Thursday, July 24, 2014

Party at Casa de Reidy...

My dad turned 67 a couple of days ago.

SIXTY. SEVEN.


Wowzers. I need to let that sink in for just a second.

Okay, anyway, we threw him an intimate (read: just he and Ann with my brother's and my families) little birthday bash. I had woken up with a lovely migraine just drumming away in my head so Blake offered to make the cake, go to the grocery store, make the veggie platter, and vacuum and dust. 

Yup, she's a good kid.

I finally rallied around three o'clock and dragged myself out of bed to shower and get dressed. Then I had to put the finishing touches on the tableware and decorations to make it look at least a little party-ish. Next I whipped up some frosting for the cake, got that done and looking somewhat presentable and was all ready when everyone got here for the cook out. 



Best cake EVER! Auntie's white cake. YUM! (shout out Lucy)

the aftermath of 67 candles getting the crapped kicked out of them



It was after dad had managed to blow out all his candles (yes, there were 67 on that damn cake, thankyouverymuch) and we were all just sort of sitting around talking that I heard a lone voice whisper softly amidst the noise, "I wish it was Christmas!".

Well, of course that got my immediate attention and I gazed with so much pride on that little precious angel who had spoken those hallowed words.

My niece, Dreyenn.

---

Written problem 1 » Repeat the birthday party post word for word, from start to end.
The birthday party post and the rows that come next have nothing to do with each other.

Stored records

---

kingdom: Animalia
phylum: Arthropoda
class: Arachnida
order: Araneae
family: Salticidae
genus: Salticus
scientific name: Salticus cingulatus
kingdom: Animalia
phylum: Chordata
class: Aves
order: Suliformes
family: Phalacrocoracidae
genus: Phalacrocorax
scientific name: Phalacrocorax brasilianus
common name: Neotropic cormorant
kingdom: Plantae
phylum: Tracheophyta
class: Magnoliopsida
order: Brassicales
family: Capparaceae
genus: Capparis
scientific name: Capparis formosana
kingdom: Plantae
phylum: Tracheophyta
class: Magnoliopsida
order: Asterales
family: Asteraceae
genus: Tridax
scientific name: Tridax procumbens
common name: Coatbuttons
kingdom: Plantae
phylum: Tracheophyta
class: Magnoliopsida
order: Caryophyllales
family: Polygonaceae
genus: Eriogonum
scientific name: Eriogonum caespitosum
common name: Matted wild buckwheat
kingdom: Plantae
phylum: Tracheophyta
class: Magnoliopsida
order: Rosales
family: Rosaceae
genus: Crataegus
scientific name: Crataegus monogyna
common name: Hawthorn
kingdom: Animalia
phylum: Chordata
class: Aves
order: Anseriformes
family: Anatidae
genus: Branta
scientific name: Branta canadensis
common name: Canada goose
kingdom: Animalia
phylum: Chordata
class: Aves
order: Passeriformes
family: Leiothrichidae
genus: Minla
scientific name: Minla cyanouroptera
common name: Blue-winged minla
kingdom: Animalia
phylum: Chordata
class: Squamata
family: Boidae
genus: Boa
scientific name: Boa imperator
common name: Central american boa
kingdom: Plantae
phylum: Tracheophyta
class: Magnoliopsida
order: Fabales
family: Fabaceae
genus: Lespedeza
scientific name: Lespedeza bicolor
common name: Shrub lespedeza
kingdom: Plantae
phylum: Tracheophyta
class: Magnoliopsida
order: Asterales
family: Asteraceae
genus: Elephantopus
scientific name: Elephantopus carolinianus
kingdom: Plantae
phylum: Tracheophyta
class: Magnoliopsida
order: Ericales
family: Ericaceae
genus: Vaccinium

---

Written problem 2 » Format every line of the stored rows as a numbered list, skipping any blank lines.

Final result 1 »
Thursday, July 24, 2014

Party at Casa de Reidy...

My dad turned 67 a couple of days ago.

SIXTY. SEVEN.


Wowzers. I need to let that sink in for just a second.

Okay, anyway, we threw him an intimate (read: just he and Ann with my brother's and my families) little birthday bash. I had woken up with a lovely migraine just drumming away in my head so Blake offered to make the cake, go to the grocery store, make the veggie platter, and vacuum and dust. 

Yup, she's a good kid.

I finally rallied around three o'clock and dragged myself out of bed to shower and get dressed. Then I had to put the finishing touches on the tableware and decorations to make it look at least a little party-ish. Next I whipped up some frosting for the cake, got that done and looking somewhat presentable and was all ready when everyone got here for the cook out. 



Best cake EVER! Auntie's white cake. YUM! (shout out Lucy)

the aftermath of 67 candles getting the crapped kicked out of them



It was after dad had managed to blow out all his candles (yes, there were 67 on that damn cake, thankyouverymuch) and we were all just sort of sitting around talking that I heard a lone voice whisper softly amidst the noise, "I wish it was Christmas!".

Well, of course that got my immediate attention and I gazed with so much pride on that little precious angel who had spoken those hallowed words.

My niece, Dreyenn.

Final result 2 »
1. kingdom: Animalia
2. phylum: Arthropoda
3. class: Arachnida
4. order: Araneae
5. family: Salticidae
6. genus: Salticus
7. scientific name: Salticus cingulatus
8. kingdom: Animalia
9. phylum: Chordata
10. class: Aves
11. order: Suliformes
12. family: Phalacrocoracidae
13. genus: Phalacrocorax
14. scientific name: Phalacrocorax brasilianus
15. common name: Neotropic cormorant
16. kingdom: Plantae
17. phylum: Tracheophyta
18. class: Magnoliopsida
19. order: Brassicales
20. family: Capparaceae
21. genus: Capparis
22. scientific name: Capparis formosana
23. kingdom: Plantae
24. phylum: Tracheophyta
25. class: Magnoliopsida
26. order: Asterales
27. family: Asteraceae
28. genus: Tridax
29. scientific name: Tridax procumbens
30. common name: Coatbuttons
31. kingdom: Plantae
32. phylum: Tracheophyta
33. class: Magnoliopsida
34. order: Caryophyllales
35. family: Polygonaceae
36. genus: Eriogonum
37. scientific name: Eriogonum caespitosum
38. common name: Matted wild buckwheat
39. kingdom: Plantae
40. phylum: Tracheophyta
41. class: Magnoliopsida
42. order: Rosales
43. family: Rosaceae
44. genus: Crataegus
45. scientific name: Crataegus monogyna
46. common name: Hawthorn
47. kingdom: Animalia
48. phylum: Chordata
49. class: Aves
50. order: Anseriformes
51. family: Anatidae
52. genus: Branta
53. scientific name: Branta canadensis
54. common name: Canada goose
55. kingdom: Animalia
56. phylum: Chordata
57. class: Aves
58. order: Passeriformes
59. family: Leiothrichidae
60. genus: Minla
61. scientific name: Minla cyanouroptera
62. common name: Blue-winged minla
63. kingdom: Animalia
64. phylum: Chordata
65. class: Squamata
66. family: Boidae
67. genus: Boa
68. scientific name: Boa imperator
69. common name: Central american boa
70. kingdom: Plantae
71. phylum: Tracheophyta
72. class: Magnoliopsida
73. order: Fabales
74. family: Fabaceae
75. genus: Lespedeza
76. scientific name: Lespedeza bicolor
77. common name: Shrub lespedeza
78. kingdom: Plantae
79. phylum: Tracheophyta
80. class: Magnoliopsida
81. order: Asterales
82. family: Asteraceae
83. genus: Elephantopus
84. scientific name: Elephantopus carolinianus
85. kingdom: Plantae
86. phylum: Tracheophyta
87. class: Magnoliopsida
88. order: Ericales
89. family: Ericaceae
90. genus: Vaccinium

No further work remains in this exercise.